O aumento das tarifas para a China vai muito além de uma simples retaliação — e remonta ao primeiro mandato do presidente americano.
Entenda melhor o tarifaço da China
De repente, a guerra comercial do presidente americano, Donald Trump, está com um foco mais definido.
Em vez de lutar em todas as frentes contra o mundo, está caminhando mais para um embate em uma arena conhecida de Trump: Estados Unidos x China.
A pausa de 90 dias nas tarifas “retaliatórias” mais altas cobradas de dezenas de países ainda deixa em vigor uma tarifa universal de 10%.
Trump relativizou o aumento
Trump disse que o aumento se deve à prontidão de Pequim em retaliar impondo sua própria taxa de 84% sobre os produtos americanos, uma medida que o presidente americano descreveu como “falta de respeito”.
Mas a China — que exporta de tudo, de iPhones a brinquedos, e responde por cerca de 14% de todas as importações dos EUA — foi alvo de um tratamento muito mais severo, com uma taxa astronômica de 125%.
No entanto, para um político que chegou à Casa Branca com base em um discurso anti-China, isso tudo vai muito além de uma simples retaliação.
Um assunto mal resolvido desde o primeiro mandato
“Não tivemos tempo de fazer a coisa certa, o que estamos fazendo agora”, disse ele a jornalistas.

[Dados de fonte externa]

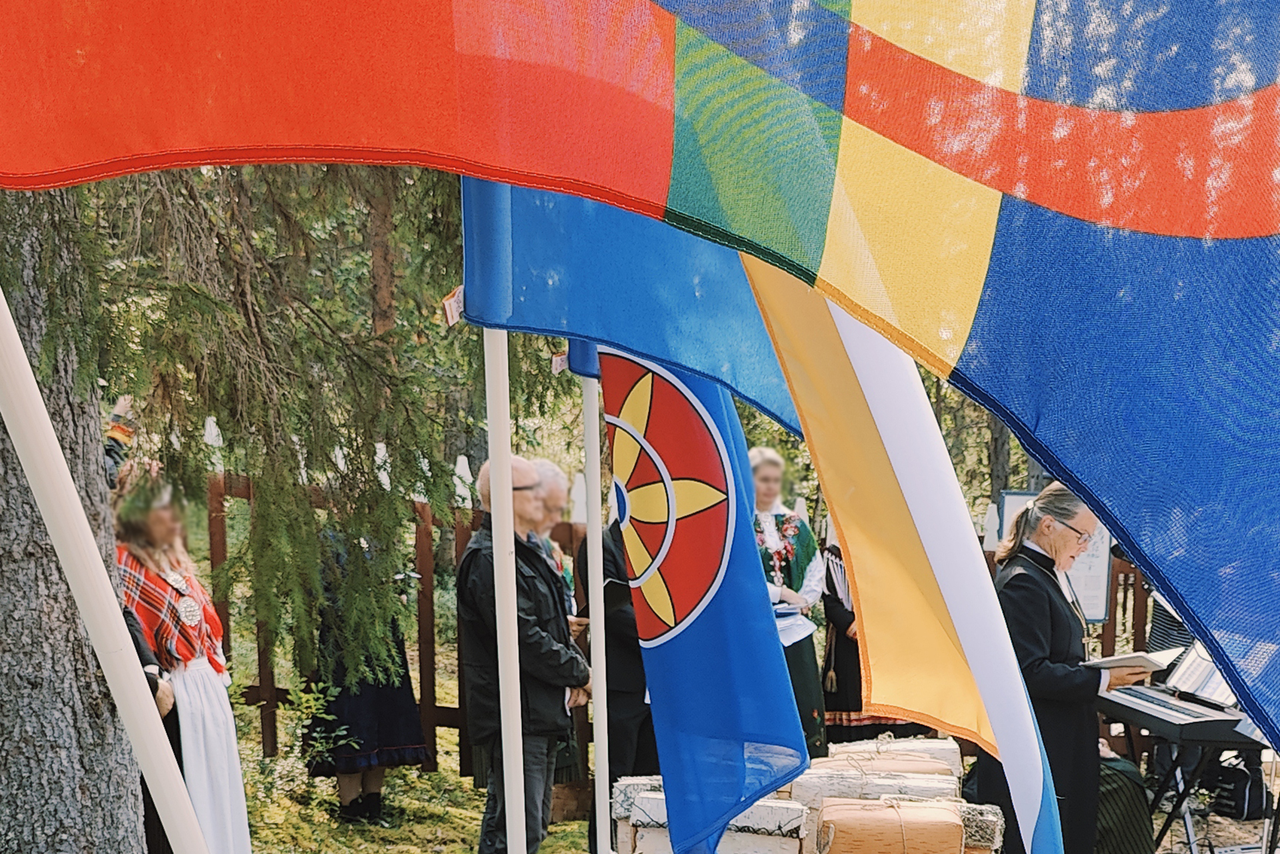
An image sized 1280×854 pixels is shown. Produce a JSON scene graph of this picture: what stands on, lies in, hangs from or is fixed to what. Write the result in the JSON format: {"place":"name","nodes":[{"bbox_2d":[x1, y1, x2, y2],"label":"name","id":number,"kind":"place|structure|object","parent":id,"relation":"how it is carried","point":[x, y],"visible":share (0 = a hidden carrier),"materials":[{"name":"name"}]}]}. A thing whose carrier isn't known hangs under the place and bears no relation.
{"place":"outdoors","nodes":[
{"label":"outdoors","id":0,"kind":"place"},
{"bbox_2d":[0,280,229,853],"label":"flagpole","id":1,"kind":"object","parent":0,"point":[19,347],"visible":0.98,"materials":[{"name":"white wood"}]},
{"bbox_2d":[1,0,1278,804],"label":"flag","id":2,"kind":"object","parent":1,"relation":"attached to","point":[1223,623],"visible":0.98,"materials":[{"name":"multicoloured fabric"}]},
{"bbox_2d":[102,395,136,491],"label":"person","id":3,"kind":"object","parent":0,"point":[111,457],"visible":0.16},
{"bbox_2d":[151,526,1279,853],"label":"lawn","id":4,"kind":"structure","parent":0,"point":[1161,820],"materials":[{"name":"green plant"}]},
{"bbox_2d":[0,202,178,853],"label":"tree trunk","id":5,"kind":"object","parent":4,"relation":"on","point":[31,815],"visible":0.85,"materials":[{"name":"grey plant"}]},
{"bbox_2d":[110,462,253,853],"label":"woman","id":6,"kind":"object","parent":4,"relation":"on","point":[206,693],"visible":0.64},
{"bbox_2d":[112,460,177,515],"label":"flower wreath","id":7,"kind":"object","parent":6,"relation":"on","point":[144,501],"visible":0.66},
{"bbox_2d":[6,158,482,694],"label":"spruce tree","id":8,"kind":"object","parent":4,"relation":"on","point":[186,309],"visible":0.51,"materials":[{"name":"plant"}]},
{"bbox_2d":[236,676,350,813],"label":"shrub","id":9,"kind":"object","parent":4,"relation":"on","point":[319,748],"visible":0.5,"materials":[{"name":"green plant"}]},
{"bbox_2d":[308,535,427,822],"label":"person","id":10,"kind":"object","parent":4,"relation":"on","point":[339,753],"visible":0.43},
{"bbox_2d":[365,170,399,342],"label":"tree trunk","id":11,"kind":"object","parent":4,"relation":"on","point":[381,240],"visible":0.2,"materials":[{"name":"brown plant"}]},
{"bbox_2d":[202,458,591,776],"label":"wooden fence","id":12,"kind":"object","parent":4,"relation":"on","point":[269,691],"visible":0.3,"materials":[{"name":"brown wood"}]},
{"bbox_2d":[994,486,1113,622],"label":"notice board","id":13,"kind":"object","parent":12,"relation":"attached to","point":[1083,586],"visible":0.29,"materials":[{"name":"white"}]},
{"bbox_2d":[482,326,527,853],"label":"flagpole","id":14,"kind":"object","parent":4,"relation":"on","point":[509,484],"visible":0.73,"materials":[{"name":"white"}]},
{"bbox_2d":[456,165,799,436],"label":"blue flag","id":15,"kind":"object","parent":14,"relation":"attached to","point":[557,332],"visible":0.43,"materials":[{"name":"blue fabric"}]},
{"bbox_2d":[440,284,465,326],"label":"tag","id":16,"kind":"object","parent":15,"relation":"attached to","point":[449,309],"visible":0.78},
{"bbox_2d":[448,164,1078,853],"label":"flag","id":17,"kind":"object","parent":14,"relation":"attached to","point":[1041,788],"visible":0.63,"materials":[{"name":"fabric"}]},
{"bbox_2d":[458,453,593,853],"label":"man","id":18,"kind":"object","parent":4,"relation":"on","point":[527,583],"visible":0.78},
{"bbox_2d":[520,458,575,608],"label":"man","id":19,"kind":"object","parent":4,"relation":"on","point":[555,497],"visible":0.24},
{"bbox_2d":[581,365,612,853],"label":"flagpole","id":20,"kind":"object","parent":4,"relation":"on","point":[597,563],"visible":0.75,"materials":[{"name":"white"}]},
{"bbox_2d":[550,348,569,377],"label":"tag","id":21,"kind":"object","parent":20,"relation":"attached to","point":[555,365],"visible":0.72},
{"bbox_2d":[579,326,813,853],"label":"blue flag","id":22,"kind":"object","parent":20,"relation":"attached to","point":[740,536],"visible":0.74,"materials":[{"name":"blue fabric"}]},
{"bbox_2d":[579,509,657,853],"label":"person","id":23,"kind":"object","parent":4,"relation":"on","point":[605,576],"visible":0.34},
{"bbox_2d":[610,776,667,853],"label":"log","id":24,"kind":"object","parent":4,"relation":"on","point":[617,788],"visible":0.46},
{"bbox_2d":[613,786,807,853],"label":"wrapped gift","id":25,"kind":"object","parent":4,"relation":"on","point":[647,837],"visible":0.68,"materials":[{"name":"white"}]},
{"bbox_2d":[745,448,832,756],"label":"woman","id":26,"kind":"object","parent":4,"relation":"on","point":[765,474],"visible":0.45},
{"bbox_2d":[773,603,817,646],"label":"paper","id":27,"kind":"object","parent":26,"relation":"in","point":[787,643],"visible":0.44,"materials":[{"name":"white paper"}]},
{"bbox_2d":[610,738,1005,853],"label":"stack","id":28,"kind":"object","parent":4,"relation":"on","point":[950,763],"visible":0.57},
{"bbox_2d":[816,796,967,853],"label":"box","id":29,"kind":"object","parent":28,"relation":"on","point":[860,810],"visible":0.99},
{"bbox_2d":[817,537,929,745],"label":"person","id":30,"kind":"object","parent":4,"relation":"on","point":[835,668],"visible":0.3},
{"bbox_2d":[796,752,965,804],"label":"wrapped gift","id":31,"kind":"object","parent":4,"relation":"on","point":[943,778],"visible":0.59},
{"bbox_2d":[826,734,962,778],"label":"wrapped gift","id":32,"kind":"object","parent":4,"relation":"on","point":[918,745],"visible":0.47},
{"bbox_2d":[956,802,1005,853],"label":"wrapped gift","id":33,"kind":"object","parent":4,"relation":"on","point":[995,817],"visible":0.47,"materials":[{"name":"grey"}]},
{"bbox_2d":[974,483,1147,853],"label":"woman","id":34,"kind":"object","parent":4,"relation":"on","point":[1065,631],"visible":0.74},
{"bbox_2d":[1083,647,1182,672],"label":"paper","id":35,"kind":"object","parent":34,"relation":"in","point":[1121,661],"visible":0.69,"materials":[{"name":"white paper"}]},
{"bbox_2d":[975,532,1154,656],"label":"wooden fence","id":36,"kind":"object","parent":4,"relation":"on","point":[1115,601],"visible":0.17,"materials":[{"name":"brown wood"}]},
{"bbox_2d":[1090,748,1157,853],"label":"person","id":37,"kind":"object","parent":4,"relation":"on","point":[1103,813],"visible":0.28},
{"bbox_2d":[1114,716,1279,853],"label":"keyboard stand","id":38,"kind":"object","parent":4,"relation":"on","point":[1271,843],"visible":0.55,"materials":[{"name":"black metal"}]},
{"bbox_2d":[1093,642,1263,748],"label":"keyboard","id":39,"kind":"object","parent":38,"relation":"on","point":[1163,703],"visible":0.71,"materials":[{"name":"black plastic"}]},
{"bbox_2d":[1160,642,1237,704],"label":"sheet music","id":40,"kind":"object","parent":39,"relation":"on","point":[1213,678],"visible":0.57,"materials":[{"name":"white paper"}]},
{"bbox_2d":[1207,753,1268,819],"label":"bag","id":41,"kind":"object","parent":4,"relation":"on","point":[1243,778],"visible":0.59,"materials":[{"name":"black fabric"}]},
{"bbox_2d":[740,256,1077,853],"label":"flag","id":42,"kind":"object","parent":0,"point":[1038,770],"visible":0.67,"materials":[{"name":"yellow fabric"}]}
]}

O objetivo é nada menos do que derrubar um sistema estabelecido de comércio global centrado na China como a “fábrica do mundo”, assim como a visão outrora amplamente difundida que o sustentava — a ideia de que mais desse comércio era, por si só, uma coisa boa.
Para entender o quanto isso é fundamental para o pensamento do presidente dos EUA, é preciso voltar ao tempo em que ninguém pensava nele como um possível candidato ao cargo, muito menos como um provável vencedor.

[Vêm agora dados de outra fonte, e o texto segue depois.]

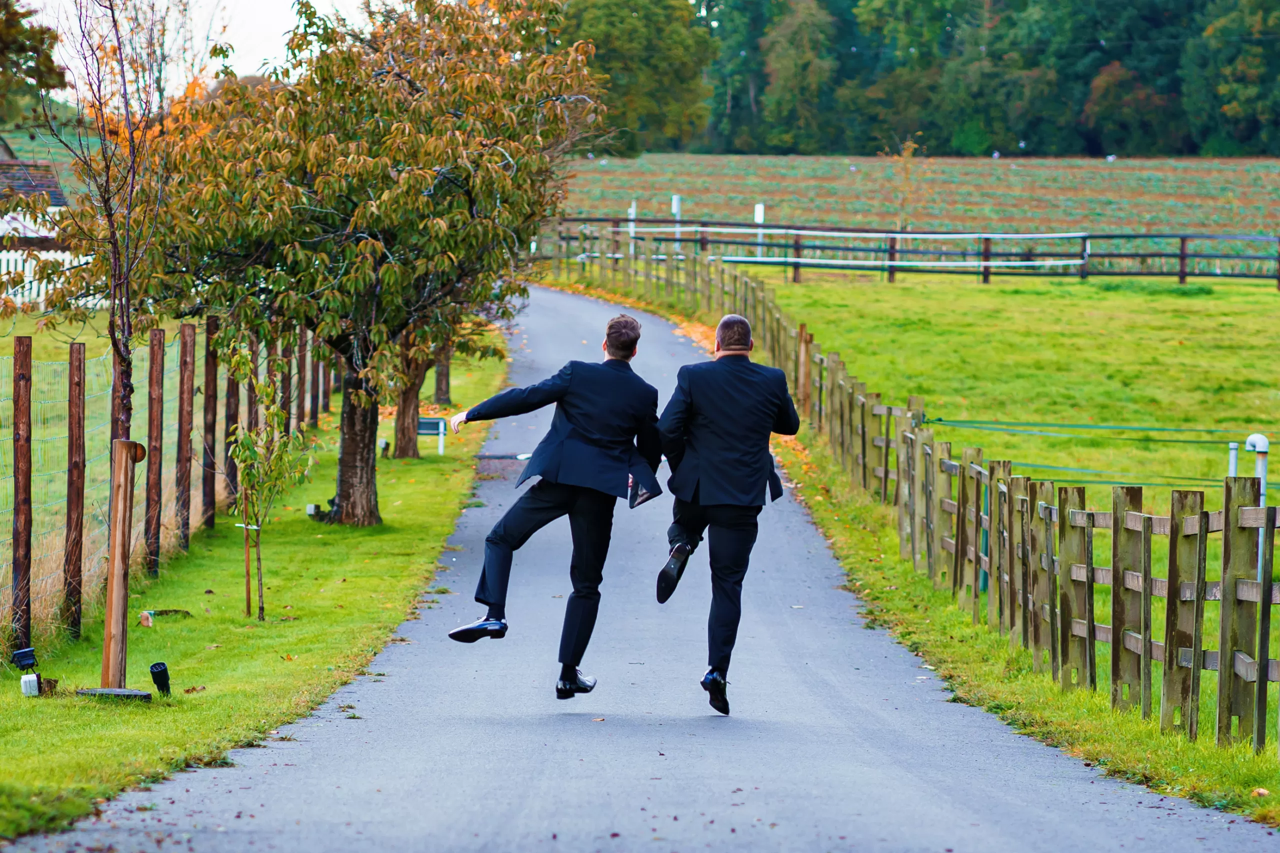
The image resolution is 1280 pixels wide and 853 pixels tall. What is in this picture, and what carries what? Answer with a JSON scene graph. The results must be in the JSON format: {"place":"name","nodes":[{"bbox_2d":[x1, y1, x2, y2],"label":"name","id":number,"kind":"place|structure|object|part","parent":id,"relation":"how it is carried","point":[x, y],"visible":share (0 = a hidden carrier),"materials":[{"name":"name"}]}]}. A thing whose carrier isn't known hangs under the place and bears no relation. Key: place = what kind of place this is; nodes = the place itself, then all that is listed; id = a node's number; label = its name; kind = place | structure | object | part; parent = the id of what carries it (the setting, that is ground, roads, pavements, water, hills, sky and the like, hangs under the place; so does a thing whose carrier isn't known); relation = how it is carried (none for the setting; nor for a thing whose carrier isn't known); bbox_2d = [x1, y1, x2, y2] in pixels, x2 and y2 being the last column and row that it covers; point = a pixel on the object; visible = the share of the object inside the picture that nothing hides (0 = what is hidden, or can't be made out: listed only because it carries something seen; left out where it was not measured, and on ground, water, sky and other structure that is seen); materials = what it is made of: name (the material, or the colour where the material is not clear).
{"place":"outdoors","nodes":[
{"label":"outdoors","id":0,"kind":"place"},
{"bbox_2d":[0,142,73,303],"label":"house","id":1,"kind":"structure","parent":0,"point":[48,177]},
{"bbox_2d":[0,249,99,307],"label":"white fence","id":2,"kind":"object","parent":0,"point":[3,259],"visible":0.4,"materials":[{"name":"white wood"}]},
{"bbox_2d":[16,0,372,96],"label":"sky","id":3,"kind":"structure","parent":0,"point":[23,1],"materials":[{"name":"white"}]},
{"bbox_2d":[0,332,502,847],"label":"lawn","id":4,"kind":"structure","parent":0,"point":[412,538],"materials":[{"name":"green plant"}]},
{"bbox_2d":[10,334,33,647],"label":"fence post","id":5,"kind":"object","parent":4,"relation":"on","point":[28,493],"visible":0.99,"materials":[{"name":"brown wood"}]},
{"bbox_2d":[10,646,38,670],"label":"spotlight","id":6,"kind":"object","parent":4,"relation":"on","point":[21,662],"visible":0.98,"materials":[{"name":"black"}]},
{"bbox_2d":[20,672,40,696],"label":"white box","id":7,"kind":"object","parent":4,"relation":"on","point":[28,677],"visible":0.94,"materials":[{"name":"white plastic"}]},
{"bbox_2d":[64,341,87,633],"label":"fence post","id":8,"kind":"object","parent":4,"relation":"on","point":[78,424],"visible":0.97,"materials":[{"name":"brown wood"}]},
{"bbox_2d":[28,0,168,693],"label":"young tree","id":9,"kind":"object","parent":4,"relation":"on","point":[126,309],"visible":0.97,"materials":[{"name":"plant"}]},
{"bbox_2d":[76,686,153,700],"label":"base","id":10,"kind":"object","parent":4,"relation":"on","point":[141,695],"visible":0.78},
{"bbox_2d":[99,434,143,693],"label":"wooden stake","id":11,"kind":"object","parent":4,"relation":"on","point":[123,503],"visible":0.95,"materials":[{"name":"brown wood"}]},
{"bbox_2d":[138,610,153,626],"label":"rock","id":12,"kind":"object","parent":4,"relation":"on","point":[146,622],"visible":0.96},
{"bbox_2d":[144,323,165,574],"label":"fence post","id":13,"kind":"object","parent":4,"relation":"on","point":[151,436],"visible":0.96,"materials":[{"name":"brown wood"}]},
{"bbox_2d":[149,661,171,696],"label":"spotlight","id":14,"kind":"object","parent":4,"relation":"on","point":[161,672],"visible":0.97,"materials":[{"name":"black plastic"}]},
{"bbox_2d":[0,317,334,642],"label":"wire fence","id":15,"kind":"object","parent":4,"relation":"on","point":[78,356],"visible":0.78,"materials":[{"name":"brown wood"}]},
{"bbox_2d":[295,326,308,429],"label":"fence post","id":16,"kind":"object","parent":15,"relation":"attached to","point":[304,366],"visible":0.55,"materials":[{"name":"brown wood"}]},
{"bbox_2d":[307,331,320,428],"label":"fence post","id":17,"kind":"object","parent":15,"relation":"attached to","point":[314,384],"visible":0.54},
{"bbox_2d":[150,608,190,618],"label":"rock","id":18,"kind":"object","parent":4,"relation":"on","point":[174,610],"visible":0.83,"materials":[{"name":"brown"}]},
{"bbox_2d":[173,321,196,552],"label":"fence post","id":19,"kind":"object","parent":4,"relation":"on","point":[184,436],"visible":0.97,"materials":[{"name":"brown wood"}]},
{"bbox_2d":[199,313,219,528],"label":"fence post","id":20,"kind":"object","parent":4,"relation":"on","point":[206,389],"visible":0.9,"materials":[{"name":"brown wood"}]},
{"bbox_2d":[221,323,239,514],"label":"fence post","id":21,"kind":"object","parent":4,"relation":"on","point":[229,419],"visible":0.72,"materials":[{"name":"brown wood"}]},
{"bbox_2d":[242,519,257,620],"label":"wooden stake","id":22,"kind":"object","parent":4,"relation":"in","point":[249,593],"visible":0.87,"materials":[{"name":"brown wood"}]},
{"bbox_2d":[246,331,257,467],"label":"fence post","id":23,"kind":"object","parent":4,"relation":"on","point":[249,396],"visible":0.48,"materials":[{"name":"brown wood"}]},
{"bbox_2d":[222,342,313,620],"label":"sapling","id":24,"kind":"object","parent":4,"relation":"on","point":[244,473],"visible":0.98,"materials":[{"name":"green plant"}]},
{"bbox_2d":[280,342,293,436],"label":"fence post","id":25,"kind":"object","parent":4,"relation":"on","point":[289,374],"visible":0.48,"materials":[{"name":"brown wood"}]},
{"bbox_2d":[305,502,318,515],"label":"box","id":26,"kind":"object","parent":4,"relation":"on","point":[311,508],"visible":0.85,"materials":[{"name":"white"}]},
{"bbox_2d":[89,0,608,525],"label":"tree","id":27,"kind":"object","parent":4,"relation":"on","point":[379,75],"visible":0.95,"materials":[{"name":"plant"}]},
{"label":"tree trunk","id":28,"kind":"part","parent":27,"relation":"part of","materials":[{"name":"brown wood"}]},
{"bbox_2d":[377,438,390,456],"label":"light","id":29,"kind":"object","parent":4,"relation":"on","point":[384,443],"visible":0.86,"materials":[{"name":"white"}]},
{"bbox_2d":[417,417,446,455],"label":"sign","id":30,"kind":"object","parent":4,"relation":"on","point":[424,431],"visible":0.78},
{"bbox_2d":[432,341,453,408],"label":"tree","id":31,"kind":"object","parent":4,"relation":"on","point":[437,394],"visible":0.16,"materials":[{"name":"brown plant"}]},
{"bbox_2d":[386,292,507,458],"label":"tree","id":32,"kind":"object","parent":4,"relation":"on","point":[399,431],"visible":0.19,"materials":[{"name":"plant"}]},
{"bbox_2d":[0,279,1276,852],"label":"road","id":33,"kind":"structure","parent":0,"point":[324,739],"materials":[{"name":"grey asphalt"}]},
{"bbox_2d":[442,312,666,696],"label":"man","id":34,"kind":"object","parent":33,"relation":"on","point":[582,431],"visible":0.97},
{"bbox_2d":[653,310,797,713],"label":"man","id":35,"kind":"object","parent":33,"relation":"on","point":[730,319],"visible":0.96},
{"bbox_2d":[554,153,1279,263],"label":"field","id":36,"kind":"structure","parent":0,"point":[1045,165],"materials":[{"name":"plant"}]},
{"bbox_2d":[628,200,636,253],"label":"white post","id":37,"kind":"object","parent":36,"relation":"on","point":[632,212],"visible":0.58,"materials":[{"name":"white"}]},
{"bbox_2d":[557,0,716,155],"label":"tree","id":38,"kind":"object","parent":36,"relation":"on","point":[609,73],"visible":0.68,"materials":[{"name":"green plant"}]},
{"bbox_2d":[670,194,682,248],"label":"white post","id":39,"kind":"object","parent":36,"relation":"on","point":[675,202],"visible":0.57,"materials":[{"name":"white"}]},
{"bbox_2d":[754,203,765,259],"label":"white post","id":40,"kind":"object","parent":36,"relation":"on","point":[757,207],"visible":0.6,"materials":[{"name":"white"}]},
{"bbox_2d":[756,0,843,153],"label":"tree","id":41,"kind":"object","parent":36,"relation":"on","point":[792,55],"visible":0.93,"materials":[{"name":"green plant"}]},
{"bbox_2d":[882,135,925,230],"label":"sapling","id":42,"kind":"object","parent":36,"relation":"on","point":[905,155],"visible":0.82,"materials":[{"name":"plant"}]},
{"bbox_2d":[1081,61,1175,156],"label":"tree","id":43,"kind":"object","parent":36,"relation":"on","point":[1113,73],"visible":0.85,"materials":[{"name":"green plant"}]},
{"bbox_2d":[563,261,1279,822],"label":"lawn","id":44,"kind":"structure","parent":0,"point":[955,436],"materials":[{"name":"green plant"}]},
{"bbox_2d":[540,217,1279,284],"label":"wooden fence","id":45,"kind":"object","parent":44,"relation":"on","point":[1181,272],"visible":0.76,"materials":[{"name":"wood"}]},
{"bbox_2d":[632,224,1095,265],"label":"white rail","id":46,"kind":"object","parent":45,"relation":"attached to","point":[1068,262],"visible":0.81,"materials":[{"name":"white"}]},
{"bbox_2d":[558,234,1279,758],"label":"wooden fence","id":47,"kind":"object","parent":44,"relation":"on","point":[1226,535],"visible":0.94,"materials":[{"name":"brown wood"}]},
{"bbox_2d":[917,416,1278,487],"label":"wire fence","id":48,"kind":"object","parent":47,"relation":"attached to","point":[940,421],"visible":0.77,"materials":[{"name":"green metal"}]},
{"bbox_2d":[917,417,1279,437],"label":"fence wire","id":49,"kind":"object","parent":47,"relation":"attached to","point":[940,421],"visible":0.93,"materials":[{"name":"green metal"}]},
{"bbox_2d":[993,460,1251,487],"label":"wire","id":50,"kind":"object","parent":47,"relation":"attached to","point":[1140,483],"visible":0.64,"materials":[{"name":"green metal"}]},
{"bbox_2d":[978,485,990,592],"label":"green post","id":51,"kind":"object","parent":44,"relation":"on","point":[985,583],"visible":0.29,"materials":[{"name":"green"}]},
{"bbox_2d":[1227,440,1238,476],"label":"white post","id":52,"kind":"object","parent":44,"relation":"on","point":[1233,446],"visible":0.33,"materials":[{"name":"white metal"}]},
{"bbox_2d":[1246,433,1268,584],"label":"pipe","id":53,"kind":"object","parent":44,"relation":"on","point":[1256,441],"visible":0.47,"materials":[{"name":"white plastic"}]},
{"label":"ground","id":54,"kind":"structure","parent":0},
{"bbox_2d":[0,0,66,123],"label":"tree","id":55,"kind":"object","parent":54,"relation":"on","point":[43,33],"visible":0.94,"materials":[{"name":"green plant"}]},
{"bbox_2d":[556,0,1279,157],"label":"tree line","id":56,"kind":"object","parent":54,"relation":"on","point":[1090,73],"visible":0.8,"materials":[{"name":"green plant"}]},
{"bbox_2d":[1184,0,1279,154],"label":"tree","id":57,"kind":"object","parent":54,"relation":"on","point":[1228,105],"visible":0.96,"materials":[{"name":"green plant"}]}
]}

Em 2012, quando fiz minha primeira reportagem em Xangai, a capital empresarial da China, o aumento do comércio com o país asiático era visto por quase todo mundo —líderes empresariais globais, autoridades chinesas, governos estrangeiros e delegações comerciais convidadas, correspondentes estrangeiros e economistas experientes — como algo óbvio.
A China estava impulsionando o crescimento global, fornecendo um suprimento infinito de produtos baratos, aprimorando o Exército chinês de novos trabalhadores de fábrica cada vez mais inseridos nas cadeias de suprimentos globais, e proporcionando oportunidades lucrativas para as empresas multinacionais que vendiam seus produtos para a recém-formada classe média.
Poucos anos após minha chegada, a China havia ultrapassado os EUA e se tornado o maior mercado do mundo para a Rolls Royce, General Motors e Volkswagen, afirmou Trump.
Havia também uma justificativa mais profunda
À medida que a China ficava mais rica, segundo a teoria, o povo chinês começaria a exigir reformas políticas.
Seus hábitos de consumo também ajudariam a China a fazer a transição para uma sociedade de consumo.
Mas o primeiro desses anseios nunca aconteceu, e o Partido Comunista da China apenas fortaleceu sua permanência no poder.
E o segundo não aconteceu rápido o suficiente — a China não apenas ainda é dependente das exportações, como planeja abertamente se tornar cada vez mais dominante.
Seu conhecido plano estratégico — publicado em 2015, e intitulado Made in China 2025 — estabeleceu uma visão ambiciosa apoiada pelo Estado de se tornar líder global em vários setores importantes da manufatura, desde a indústria aeroespacial até a de construção naval e veículos elétricos.
E após um ano?
E foi assim que, apenas um ano depois, um completo desconhecido na política começou a concorrer à presidência dos EUA, argumentando repetidamente na campanha que a ascensão da China havia esvaziado a economia americana, impulsionado o declínio do chamado “cinturão da ferrugem” e custado aos operários americanos seus meios de subsistência e dignidade.
A guerra comercial do primeiro mandato de Trump rompeu com os padrões estabelecidos e quebrou o consenso. Seu sucessor, o ex-presidente Joe Biden, manteve grande parte de suas tarifas sobre a China.
E, no entanto, embora tenham causado, sem dúvida, algum sofrimento ao país asiático, elas não fizeram muito para mudar o modelo econômico.
Atualmente, a China produz 60% dos carros elétricos do mundo — uma grande parte deles fabricados por suas próprias marcas nacionais —, e 80% das baterias que os abastecem.
E, agora, Trump está de volta, com essa escalada retaliatória de tarifas.Este poderia ser o maior choque já sofrido pelo sistema de comércio global estabelecido, se não fosse por todo vaivém de medidas tarifárias que o presidente dos EUA implementou nos últimos dias.
O que vai acontecer em seguida depende de questões fundamentais. E a diplomacia nunca esteve tão necessária neste jogo.